问题
I would like to create a scatter plot in ggplot2 which displays male test_scores on the x-axis and female test_scores on the y-axis using the dataset below. I can easily create a geom_line plot splitting male and female and putting the date ("dts") on the x-axis.
library(tidyverse)
#create data
dts <- c("2011-01-02","2011-01-02","2011-01-03","2011-01-04","2011-01-05",
"2011-01-02","2011-01-02","2011-01-03","2011-01-04","2011-01-05")
sex <- c("M","F","M","F","M","F","M","F","M","F")
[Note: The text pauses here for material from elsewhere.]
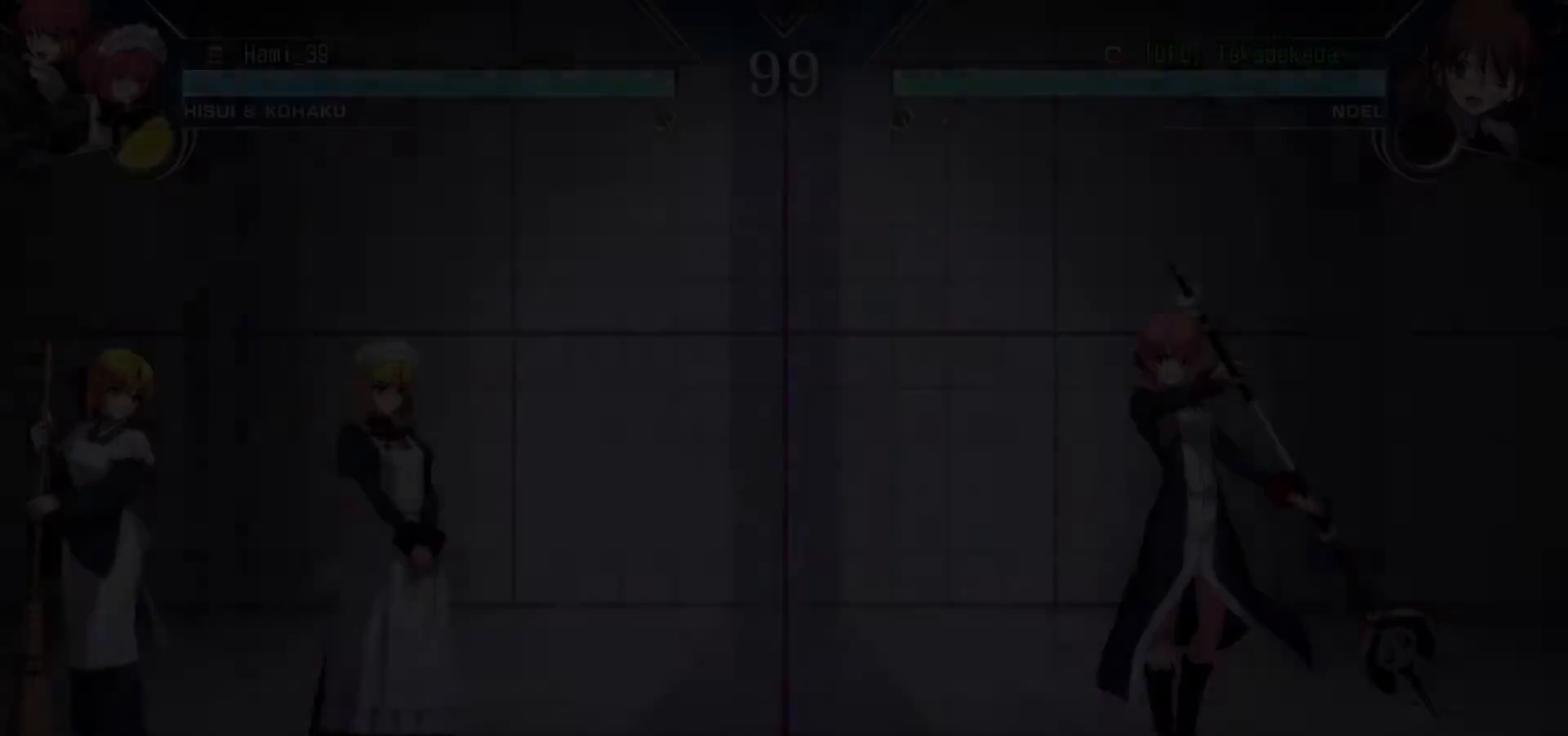
{"buttons": [], "left_stick": "center", "events": []}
test <- round(runif(10,.5,1),2)
semester <- data.frame("dts" = as.Date(dts), "sex" = sex, "test_scores" =
test)
#show the geom_line plot
ggplot(semester, aes(x = dts, y = test, color = sex)) + geom_line()
It seems with only one time series, ggplot2 does better with the data in wide format than long format. For instance, I could easily create two columns, "male_scores" and "female_scores" and plot those against each other, but I would like to keep my data tidy and in long format.
Cheers and thank you.
回答1:
You've over-tidied. Tidying data isn't just the mechanism of making it as long as possible, its making it as wide as necessary..
For example, if you had location as X and Y for animal sightings you wouldn't have two rows, one with a "label" column containing "X" and the X coordinate in a "value" column and another with "Y" in the "label" column and the Y coordinate in the "value" column - unless you really where storing the data in a key-value store but that's another story...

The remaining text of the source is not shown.